### What to work on
Answer the following from the passage below on the Court of Cassation ruling:
(a) What number and date does the ruling carry?
(b) To what did the two toll booth employees allegedly affix paper?
(c) Which court reformed the first instance ruling?

In its ruling no. 3820 of 7 February 2022, the Court of Cassation established that the disciplinary notice shows the worker of the facts of which they have been charged to allow them to exercise their defence rights. It does not contain evidence, especially when it comes to facts beyond the employer’s direct knowledge which take place outside the company. In such cases, it is sufficient for the employer to specify the source of its knowledge.

Facts of the case

A company initiated disciplinary proceedings against two employees of a motorway toll booth, who were accused of affixing paper to the automatic gate’s optical barrier to prevent the system from detecting vehicles in transit and personally profit from the tolls. The disciplinary proceedings, which centred on the conduct they carried out on 27 October 2016 and other circumstances set out in an annex to the letter of complaint, ended with their dismissal for just cause.

The dismissed employees challenged the dismissal before the local court, which rejected the appeal in the summary stage, but it was upheld in the opposition stage, declaring the dismissal unlawful and ordering the company to reinstate them.

The Court of Appeal of Naples, before which the unsuccessful company appealed, upheld the complaint lodged and, reforming the first instance ruling, rejected the employees’ original application to challenge the dismissal.

### Provided material
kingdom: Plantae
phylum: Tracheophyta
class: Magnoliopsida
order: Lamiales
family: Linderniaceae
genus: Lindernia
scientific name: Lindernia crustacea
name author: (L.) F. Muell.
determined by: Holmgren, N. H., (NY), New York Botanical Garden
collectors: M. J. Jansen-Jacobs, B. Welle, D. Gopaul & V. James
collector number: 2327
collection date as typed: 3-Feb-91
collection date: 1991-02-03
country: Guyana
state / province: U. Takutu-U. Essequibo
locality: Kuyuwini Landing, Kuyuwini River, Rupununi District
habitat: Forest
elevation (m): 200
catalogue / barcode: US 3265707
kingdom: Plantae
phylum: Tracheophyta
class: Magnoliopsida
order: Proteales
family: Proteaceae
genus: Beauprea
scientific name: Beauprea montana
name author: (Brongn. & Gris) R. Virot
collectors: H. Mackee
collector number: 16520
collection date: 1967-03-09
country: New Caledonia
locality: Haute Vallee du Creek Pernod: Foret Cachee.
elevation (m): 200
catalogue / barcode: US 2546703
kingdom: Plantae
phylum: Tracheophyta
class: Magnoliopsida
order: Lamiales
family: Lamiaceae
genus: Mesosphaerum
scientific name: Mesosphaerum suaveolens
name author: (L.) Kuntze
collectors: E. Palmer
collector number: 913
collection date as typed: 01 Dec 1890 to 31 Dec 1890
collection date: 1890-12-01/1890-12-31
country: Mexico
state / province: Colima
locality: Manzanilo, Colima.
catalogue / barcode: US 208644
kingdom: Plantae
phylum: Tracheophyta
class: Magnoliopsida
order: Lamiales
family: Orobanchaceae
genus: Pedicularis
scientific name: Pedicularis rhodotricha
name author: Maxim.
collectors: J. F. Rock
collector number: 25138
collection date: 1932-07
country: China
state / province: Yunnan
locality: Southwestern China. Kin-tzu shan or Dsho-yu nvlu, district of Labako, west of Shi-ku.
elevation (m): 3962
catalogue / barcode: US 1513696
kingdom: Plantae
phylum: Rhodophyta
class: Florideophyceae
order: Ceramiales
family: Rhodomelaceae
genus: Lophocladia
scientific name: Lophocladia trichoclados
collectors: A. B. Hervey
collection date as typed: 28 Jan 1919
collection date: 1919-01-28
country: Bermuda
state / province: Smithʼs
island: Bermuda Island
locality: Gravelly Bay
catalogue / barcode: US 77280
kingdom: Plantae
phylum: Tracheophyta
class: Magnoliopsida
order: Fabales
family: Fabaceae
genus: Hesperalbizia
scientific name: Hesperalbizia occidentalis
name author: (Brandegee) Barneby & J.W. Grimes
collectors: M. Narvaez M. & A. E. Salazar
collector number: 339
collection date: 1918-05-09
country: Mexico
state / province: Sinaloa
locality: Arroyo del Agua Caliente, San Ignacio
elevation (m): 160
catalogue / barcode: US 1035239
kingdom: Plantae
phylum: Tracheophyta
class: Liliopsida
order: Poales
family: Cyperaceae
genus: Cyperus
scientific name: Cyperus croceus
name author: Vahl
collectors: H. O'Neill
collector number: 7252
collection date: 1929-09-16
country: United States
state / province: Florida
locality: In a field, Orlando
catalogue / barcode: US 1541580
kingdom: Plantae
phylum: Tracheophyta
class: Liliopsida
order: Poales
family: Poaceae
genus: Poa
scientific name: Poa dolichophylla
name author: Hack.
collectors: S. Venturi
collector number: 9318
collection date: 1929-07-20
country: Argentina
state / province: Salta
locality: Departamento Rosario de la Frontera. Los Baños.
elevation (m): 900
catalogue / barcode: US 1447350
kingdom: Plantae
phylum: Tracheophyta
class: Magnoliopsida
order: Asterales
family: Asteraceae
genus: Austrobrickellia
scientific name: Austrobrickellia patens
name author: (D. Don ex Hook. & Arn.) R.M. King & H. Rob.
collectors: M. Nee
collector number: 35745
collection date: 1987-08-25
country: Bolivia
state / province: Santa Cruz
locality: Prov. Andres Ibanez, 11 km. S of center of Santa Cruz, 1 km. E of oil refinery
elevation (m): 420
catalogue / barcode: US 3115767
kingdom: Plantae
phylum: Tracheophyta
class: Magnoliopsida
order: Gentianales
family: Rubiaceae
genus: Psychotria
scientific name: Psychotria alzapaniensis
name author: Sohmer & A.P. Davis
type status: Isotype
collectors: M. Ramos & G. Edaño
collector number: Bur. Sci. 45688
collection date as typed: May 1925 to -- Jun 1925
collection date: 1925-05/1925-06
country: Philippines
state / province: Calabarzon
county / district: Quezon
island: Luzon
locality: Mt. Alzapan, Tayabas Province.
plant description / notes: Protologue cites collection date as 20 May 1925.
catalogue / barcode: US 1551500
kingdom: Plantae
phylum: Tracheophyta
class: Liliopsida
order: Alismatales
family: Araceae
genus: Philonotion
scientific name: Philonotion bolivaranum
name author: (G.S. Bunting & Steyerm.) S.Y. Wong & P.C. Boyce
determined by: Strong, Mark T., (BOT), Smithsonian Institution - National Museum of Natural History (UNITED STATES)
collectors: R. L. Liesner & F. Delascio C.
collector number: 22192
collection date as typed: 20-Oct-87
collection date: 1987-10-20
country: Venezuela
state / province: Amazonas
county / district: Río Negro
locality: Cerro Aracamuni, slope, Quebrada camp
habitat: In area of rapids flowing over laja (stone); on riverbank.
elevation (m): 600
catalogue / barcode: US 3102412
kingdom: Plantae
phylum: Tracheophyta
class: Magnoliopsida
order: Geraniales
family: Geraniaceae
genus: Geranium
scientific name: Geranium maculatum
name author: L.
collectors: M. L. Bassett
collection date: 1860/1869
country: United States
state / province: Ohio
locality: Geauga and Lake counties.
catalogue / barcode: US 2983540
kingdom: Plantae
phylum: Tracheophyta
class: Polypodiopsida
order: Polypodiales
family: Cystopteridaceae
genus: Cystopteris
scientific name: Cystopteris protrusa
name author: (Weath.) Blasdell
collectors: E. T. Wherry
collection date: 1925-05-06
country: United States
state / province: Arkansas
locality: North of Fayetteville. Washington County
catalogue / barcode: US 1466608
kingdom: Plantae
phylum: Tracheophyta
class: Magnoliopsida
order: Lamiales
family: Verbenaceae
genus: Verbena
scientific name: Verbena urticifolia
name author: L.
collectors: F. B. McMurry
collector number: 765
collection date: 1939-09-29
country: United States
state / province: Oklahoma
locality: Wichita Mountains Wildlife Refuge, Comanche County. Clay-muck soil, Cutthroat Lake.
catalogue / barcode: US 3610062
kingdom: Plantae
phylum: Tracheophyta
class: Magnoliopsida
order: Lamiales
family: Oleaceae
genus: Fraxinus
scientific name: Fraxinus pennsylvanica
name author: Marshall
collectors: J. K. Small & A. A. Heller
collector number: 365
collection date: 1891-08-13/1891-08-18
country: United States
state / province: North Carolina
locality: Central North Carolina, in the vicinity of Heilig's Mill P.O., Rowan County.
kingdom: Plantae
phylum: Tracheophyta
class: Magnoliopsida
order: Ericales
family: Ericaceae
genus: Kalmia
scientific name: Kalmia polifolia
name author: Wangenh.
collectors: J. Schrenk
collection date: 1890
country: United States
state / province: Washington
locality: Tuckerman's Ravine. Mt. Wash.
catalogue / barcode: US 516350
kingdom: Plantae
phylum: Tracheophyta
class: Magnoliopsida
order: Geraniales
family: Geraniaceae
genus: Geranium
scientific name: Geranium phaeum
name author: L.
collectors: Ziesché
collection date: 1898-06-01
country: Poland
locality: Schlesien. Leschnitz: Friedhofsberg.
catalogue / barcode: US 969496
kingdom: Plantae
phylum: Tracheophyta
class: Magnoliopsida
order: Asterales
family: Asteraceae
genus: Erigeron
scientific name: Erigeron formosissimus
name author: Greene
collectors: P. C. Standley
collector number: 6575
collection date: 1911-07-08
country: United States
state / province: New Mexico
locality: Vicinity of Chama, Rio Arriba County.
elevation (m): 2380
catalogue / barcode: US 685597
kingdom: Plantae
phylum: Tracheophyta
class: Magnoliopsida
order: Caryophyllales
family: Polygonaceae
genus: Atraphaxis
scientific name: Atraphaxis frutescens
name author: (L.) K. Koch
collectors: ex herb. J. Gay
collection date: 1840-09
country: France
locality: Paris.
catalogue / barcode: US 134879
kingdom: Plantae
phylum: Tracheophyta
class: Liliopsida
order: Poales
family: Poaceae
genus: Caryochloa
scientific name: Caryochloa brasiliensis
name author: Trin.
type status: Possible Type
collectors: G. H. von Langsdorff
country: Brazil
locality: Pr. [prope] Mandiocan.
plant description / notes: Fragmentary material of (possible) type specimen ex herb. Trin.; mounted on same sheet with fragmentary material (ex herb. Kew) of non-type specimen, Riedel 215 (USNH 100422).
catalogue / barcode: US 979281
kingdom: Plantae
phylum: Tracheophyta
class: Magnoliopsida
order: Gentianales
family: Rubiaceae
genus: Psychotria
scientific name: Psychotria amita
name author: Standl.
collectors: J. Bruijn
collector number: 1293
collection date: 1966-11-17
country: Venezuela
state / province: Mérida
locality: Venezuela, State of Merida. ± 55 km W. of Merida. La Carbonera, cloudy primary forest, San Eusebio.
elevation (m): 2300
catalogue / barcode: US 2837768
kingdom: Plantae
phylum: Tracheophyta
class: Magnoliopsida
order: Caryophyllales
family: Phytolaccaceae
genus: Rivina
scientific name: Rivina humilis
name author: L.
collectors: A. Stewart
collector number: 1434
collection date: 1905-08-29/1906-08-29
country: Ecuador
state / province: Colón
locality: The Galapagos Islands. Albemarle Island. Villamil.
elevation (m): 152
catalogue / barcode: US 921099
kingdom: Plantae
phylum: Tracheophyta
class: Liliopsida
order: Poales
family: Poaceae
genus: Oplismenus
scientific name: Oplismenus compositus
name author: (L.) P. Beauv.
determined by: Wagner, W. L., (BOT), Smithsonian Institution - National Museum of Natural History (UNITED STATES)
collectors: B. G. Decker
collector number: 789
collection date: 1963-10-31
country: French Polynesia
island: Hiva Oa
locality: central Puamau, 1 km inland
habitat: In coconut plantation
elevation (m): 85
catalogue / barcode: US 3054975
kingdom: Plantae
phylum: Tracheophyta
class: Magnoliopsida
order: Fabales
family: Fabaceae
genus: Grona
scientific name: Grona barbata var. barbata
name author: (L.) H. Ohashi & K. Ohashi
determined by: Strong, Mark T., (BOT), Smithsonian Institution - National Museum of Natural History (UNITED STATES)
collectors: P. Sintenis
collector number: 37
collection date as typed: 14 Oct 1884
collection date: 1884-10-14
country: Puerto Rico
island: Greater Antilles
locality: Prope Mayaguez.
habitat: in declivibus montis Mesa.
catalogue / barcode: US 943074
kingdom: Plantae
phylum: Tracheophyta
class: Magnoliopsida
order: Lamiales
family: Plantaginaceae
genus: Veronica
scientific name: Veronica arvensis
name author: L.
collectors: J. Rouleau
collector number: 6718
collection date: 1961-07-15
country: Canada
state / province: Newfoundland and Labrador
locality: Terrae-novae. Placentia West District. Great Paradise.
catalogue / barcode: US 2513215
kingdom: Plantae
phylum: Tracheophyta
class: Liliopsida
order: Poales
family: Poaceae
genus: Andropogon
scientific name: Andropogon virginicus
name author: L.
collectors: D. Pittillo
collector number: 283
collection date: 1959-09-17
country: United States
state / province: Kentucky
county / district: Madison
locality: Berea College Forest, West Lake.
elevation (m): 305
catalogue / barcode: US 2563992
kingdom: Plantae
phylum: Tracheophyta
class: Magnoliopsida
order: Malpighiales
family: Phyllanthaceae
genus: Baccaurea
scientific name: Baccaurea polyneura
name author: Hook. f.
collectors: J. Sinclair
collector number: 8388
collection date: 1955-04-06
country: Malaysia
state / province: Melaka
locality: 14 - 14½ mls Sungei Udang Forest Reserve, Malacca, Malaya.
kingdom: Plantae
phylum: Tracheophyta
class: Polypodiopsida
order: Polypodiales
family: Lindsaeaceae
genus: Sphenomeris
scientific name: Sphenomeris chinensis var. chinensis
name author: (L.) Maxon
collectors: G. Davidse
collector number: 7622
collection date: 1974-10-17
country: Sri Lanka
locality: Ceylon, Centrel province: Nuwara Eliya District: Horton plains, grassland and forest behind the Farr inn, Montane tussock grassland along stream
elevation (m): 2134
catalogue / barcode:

### Reply to the exercise
(a) Ruling no. 3820 of 7 February 2022.
(b) To the automatic gate's optical barrier.
(c) The Court of Appeal of Naples.